Mr Brown decided that the Labour campaign would be fought on a jobs and prosperity agenda. But on the day the Chancellor launched the campaign, he found his chosen pitch undermined by the US computer printer giant Lexmark, which announced the following day the closure of its Fife plant, with the loss of 700 jobs. Mr Brown made a desperate attempt to promise local jobs courtesy of a new business executive training college, but those behind the ideas contradicted him, saying that the idea was still at the planning stage.

As if that were not bad enough, voters in the constituency, where the Chancellor has his home, were furious that their local hospital was to be downgraded in favour of one in neighbouring Kirkcaldy, Mr Brown's constituency.

The Chancellor had also given his blessing to the choice of candidate: Catherine Stihler, a heavily pregnant MEP who came across as having no opinions that had not been authorised by Mr Brown.

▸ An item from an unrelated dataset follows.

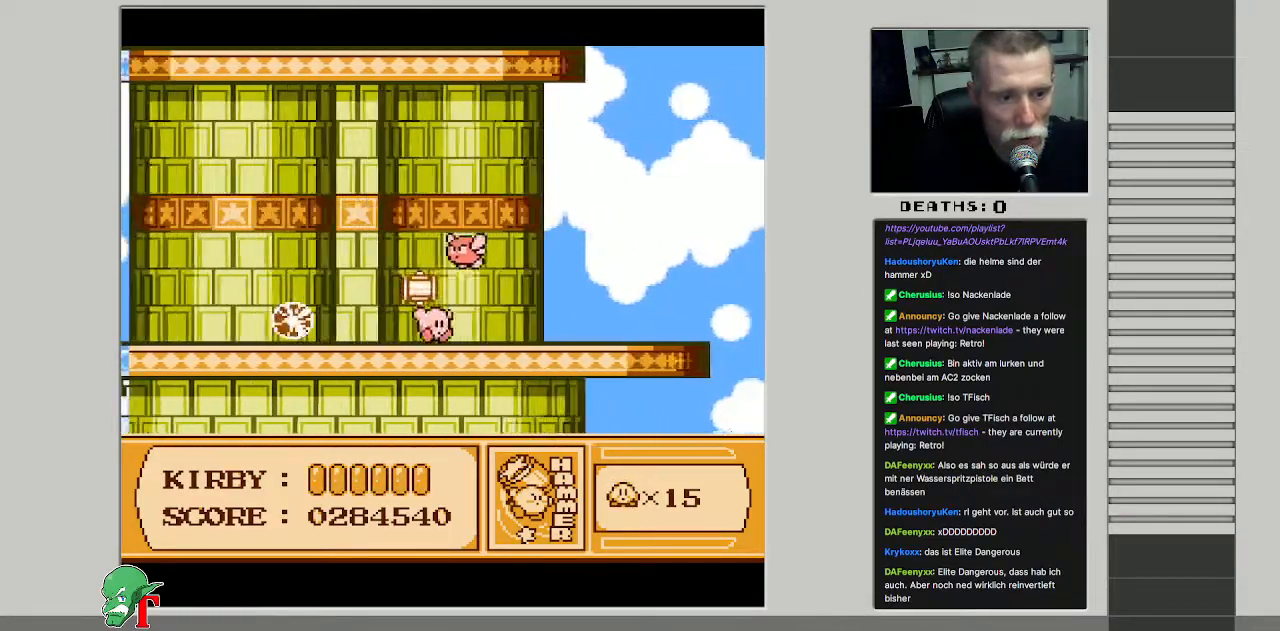
{"buttons": ["DPAD_RIGHT"], "events": [[100, "B", "up"], [150, "B", "down"], [267, "B", "up"]]}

Allies of Mr McConnell, facing criticism from Labour MPs and whose relations with Mr Brown have been frosty, said: 'Who ran the campaign? It wasn't us, it was people in Westminster.'

In the ancient stronghold of Scottish kings, Mr Brown was behaving with regal authority, for which he was rewarded with rotten eggs. There is an optimistic view of the result from Downing Street: that the defeat will persuade Mr Brown to stop obsessing with the details and lift himself into a broader leadership position.

And then there are concerns in Labour circles with the efforts to keep up with Mr Cameron's image. Efforts to 'round' Mr Brown's public profile are, after all, nothing new, and they have not always been successful.

He famously 'borrowed' the three-year-old of his friends Gavyn Davies and Sue Nye to be photographed with when he and Sarah had no children of their own. Earlier, his aides set up the solitary bachelor to be photographed at a restaurant with Sarah.

One lesson from previous Prime Ministers Ñ John Major, Mrs Thatcher, Edward Heath Ñ is that voters do not mind if their political leaders are a little unusual so long as they are effective. That is one for Mr Brown to chew over, with his family, his aides, or both.